··· Data provided
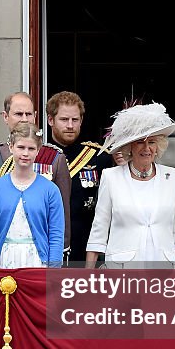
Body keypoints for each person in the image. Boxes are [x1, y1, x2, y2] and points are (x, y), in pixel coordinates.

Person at [0, 91, 72, 252]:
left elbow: (61, 218)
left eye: (28, 114)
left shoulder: (54, 158)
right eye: (18, 114)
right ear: (5, 116)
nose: (24, 119)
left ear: (35, 116)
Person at [85, 103, 175, 266]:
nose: (147, 148)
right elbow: (99, 230)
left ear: (158, 146)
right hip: (122, 270)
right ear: (129, 146)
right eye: (140, 142)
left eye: (152, 142)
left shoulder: (172, 176)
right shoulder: (111, 177)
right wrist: (88, 277)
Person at [0, 122, 65, 268]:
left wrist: (54, 272)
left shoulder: (50, 190)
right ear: (11, 147)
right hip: (3, 260)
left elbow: (56, 236)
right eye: (21, 147)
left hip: (37, 261)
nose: (25, 153)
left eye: (31, 148)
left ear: (38, 150)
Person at [46, 91, 111, 262]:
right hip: (48, 247)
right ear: (50, 120)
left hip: (87, 250)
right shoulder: (38, 156)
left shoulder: (99, 157)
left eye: (75, 120)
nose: (70, 125)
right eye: (64, 119)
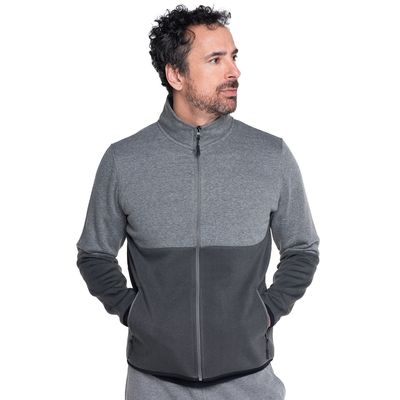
······
Return only the lines running from the start of the entries above to the line that contains "nose: (24, 119)", inclusive, and omit every picture.

Answer below:
Body keypoints for each person in the image. Boxes are [x1, y1, x2, y2] and points are (x, y), in pixel coordinates.

Person at [0, 91, 72, 252]:
left elbow: (61, 218)
left eye: (28, 114)
left shoulder: (54, 158)
right eye: (18, 114)
right ear: (5, 116)
nose: (24, 119)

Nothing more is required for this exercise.